Banyak orang yang beragama secara pikiran saja, seolah-olah dalam bentuk satu kepribadian, sedang hatinya tidak dibersihkan. Biarlah doamu seperti berikut: “Jadikanlah hatiku tahir, ya Allah, dan perbaruilah batinku dengan roh yang teguh!”(Mazmur 51:12). Jujurlah terhadap dirimu sendiri! Jujur dan tuluslah serta teguh, seolah-olah hidupmu yang fana ini diancam bahaya maut. Inilah masalah yang harus diselesaikan untuk selama-lamanya. Pengharapan yang direka-reka tidak lebih daripada akan mendatangkan kebinasaan jiwamu saja.
Pelajarilah Firman Allah dengan penuh doa. Firman itu menampilkan ke hadapanmu hukum Allah dan kehidupan Kristus, prinsip-prinsip besar mengenai kesucian tanpa kesucian itu, “tidak seorang pun akan melihat Tuhan.” (Ibrani 12:14). Ia meyakinkan kita dari hal dosa; dinyatakannya dengan jelas keselamatan itu. Dengarkanlah baik-baik padanya seperti suara Allah yang berbicara kepada jiwamu.

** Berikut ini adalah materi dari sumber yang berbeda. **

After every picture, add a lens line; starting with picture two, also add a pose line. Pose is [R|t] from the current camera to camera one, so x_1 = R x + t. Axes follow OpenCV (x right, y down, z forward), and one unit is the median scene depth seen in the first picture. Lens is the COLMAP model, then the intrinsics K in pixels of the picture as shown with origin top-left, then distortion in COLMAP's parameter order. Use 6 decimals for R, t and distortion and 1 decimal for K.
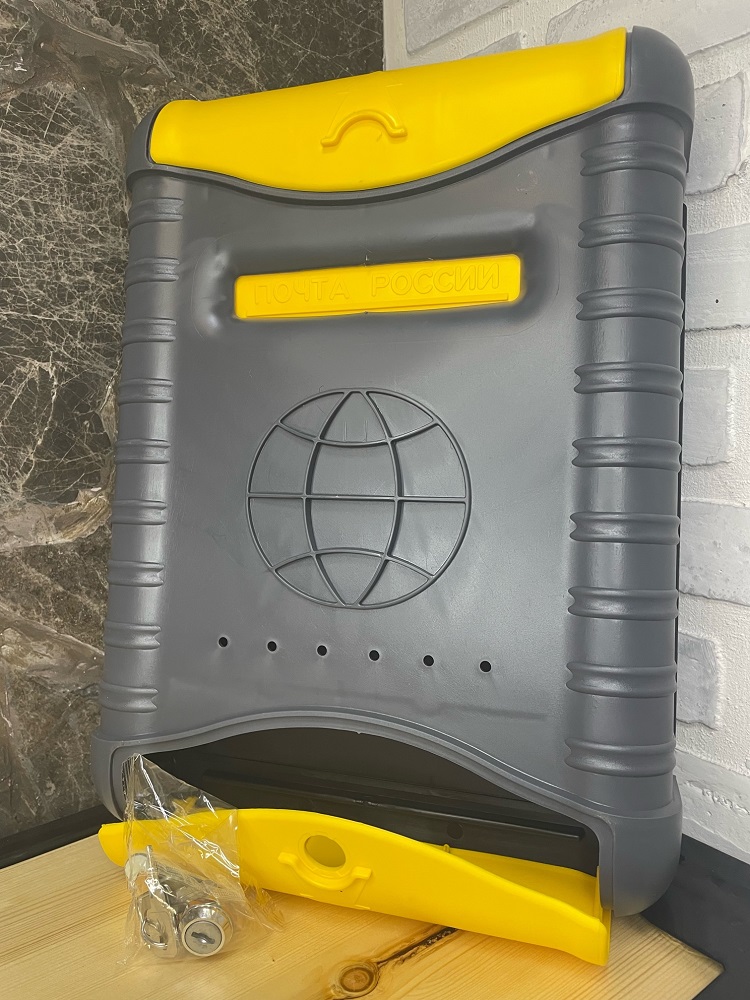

Jikalau engkau melihat jahatnya dosa itu dan jika engkau melihat dirimu sebagaimana adanya, janganlah putus asa. Kristus telah datang untuk menyelamatkan orang-orang yang berdosa. Kita tidak mendamaikan Allah kepada kita, tetapi - - O kasih yang maha ajaib!-- Sebab “Allah mendamaikan dunia dengan diri-Nya oleh Kristus.” (2 Korintus 5:19). Dengan kasih dibujuk-Nya hati anak-anak-Nya yang telah tersesat. Tiada orangtua di dunia ini yang begitu sabar terhadap kesalahan-kesalahan dan dosa anak-anaknya seperti kesabaran Allah terhadap orang-orang yang diusahakan untuk menyelamatkannya. Tiada bujukan manusia yang lebih lembut daripada bujukan terhadap orang yang melanggar. Tiada bibir manusia yang pernah mencurahkan kelembutan yang melebihinya, kepada orang yang tersesat, daripada yang dilakukan-Nya, semua janji-janji-Nya, peringatan-peringatan yang diberikan-Nya; semata-mata pernyataan kasih yang tidak terucapkan.

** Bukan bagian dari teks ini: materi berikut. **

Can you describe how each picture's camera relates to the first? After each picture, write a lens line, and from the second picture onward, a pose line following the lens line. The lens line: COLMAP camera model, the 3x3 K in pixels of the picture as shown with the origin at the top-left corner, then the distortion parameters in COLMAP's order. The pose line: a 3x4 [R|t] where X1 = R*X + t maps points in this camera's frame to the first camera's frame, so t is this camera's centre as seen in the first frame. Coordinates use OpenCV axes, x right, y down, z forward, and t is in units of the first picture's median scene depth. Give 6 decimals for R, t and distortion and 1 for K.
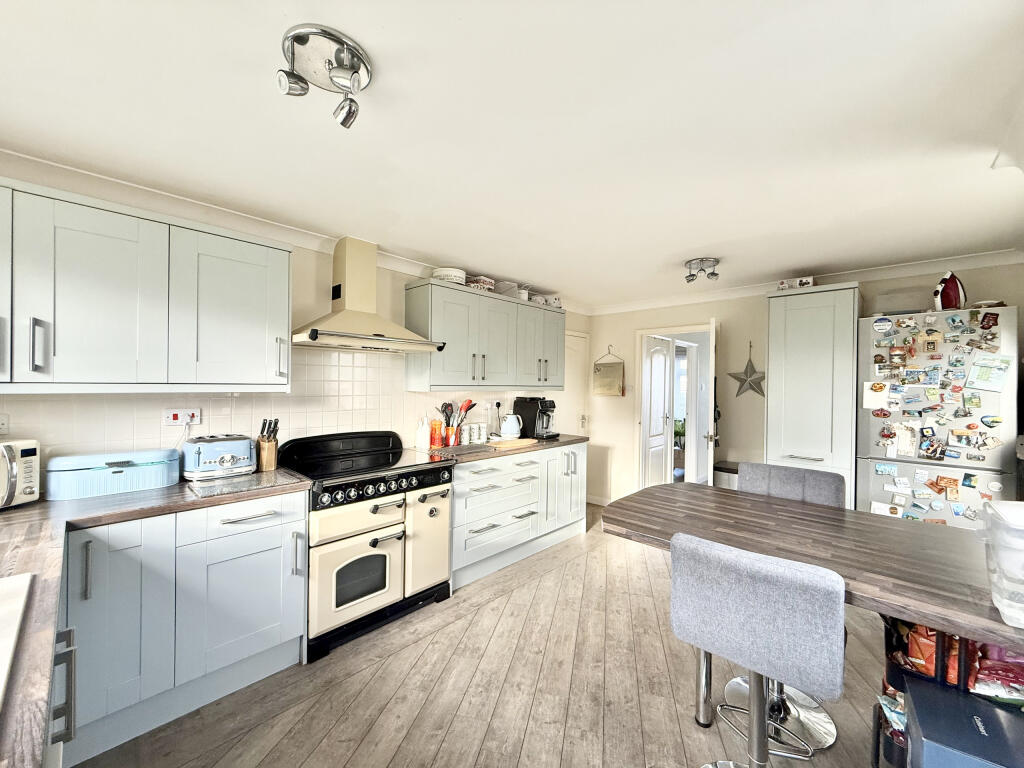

Apabila Setan datang mengatakan padamu bahwa engkau adalah seorang yang besar dosanya, pandanglah kepada Juruselamatmu dan bicaralah mengenai pengorbanan-Nya. Itulah yang dapat membantu engkau memandang kepada terang-Nya. Akuilah dosamu, bahkan katakan kepada musuh itu bahwa “Kristus Yesus datang ke dunia untuk menyelamatkan orang berdosa” dan engkau pun dapat diselamatkan oleh kasih-Nya yang tiada taranya.(1Tim.1:15). Yesus pernah menanyakan kepada Simon sebuah pertanyaan tentang dua orang yang berutang. Salah seorang di antaranya berutang pada tuannya dengan jumlah yang besar dan yang lain sangat sedikit, tetapi majikannya menghapuskan utang kedua-duanya, dan Kristus menanyakan siapakah dari antara keduanya yang lebih mengasihi majikannya. Lalu jawab Simon: “Aku kira dia yang paling banyak dihapus utangnya” (Lukas 7::43). Kita adalah orang-orang yang berdosa besar, tetapi Kristus telah mati supaya kita diampuni. Jasa pengorbanan-Nya cukup lengkap di hadapkan kepada Allah Bapa demi kepentingan kita. Orang yang paling banyak mendapat keampunan daripada-Nya akan lebih mengasihi Dia pula, dan akan berdiri dekat sekali ke takhta-Nya yang tiada taranya. Kalau kita betul-betul memahami kasih Allah maka kita pun akan menyadari jahatnya dosa itu. Apabila kita melihat panjangnya rantai yang memahami sesuatu dari hal pengorbanan yang tiada batasnya yang telah dilakukan Kristus demi kita, maka hati pun akan diluluhkan dalam kelembutan dan penyesalan.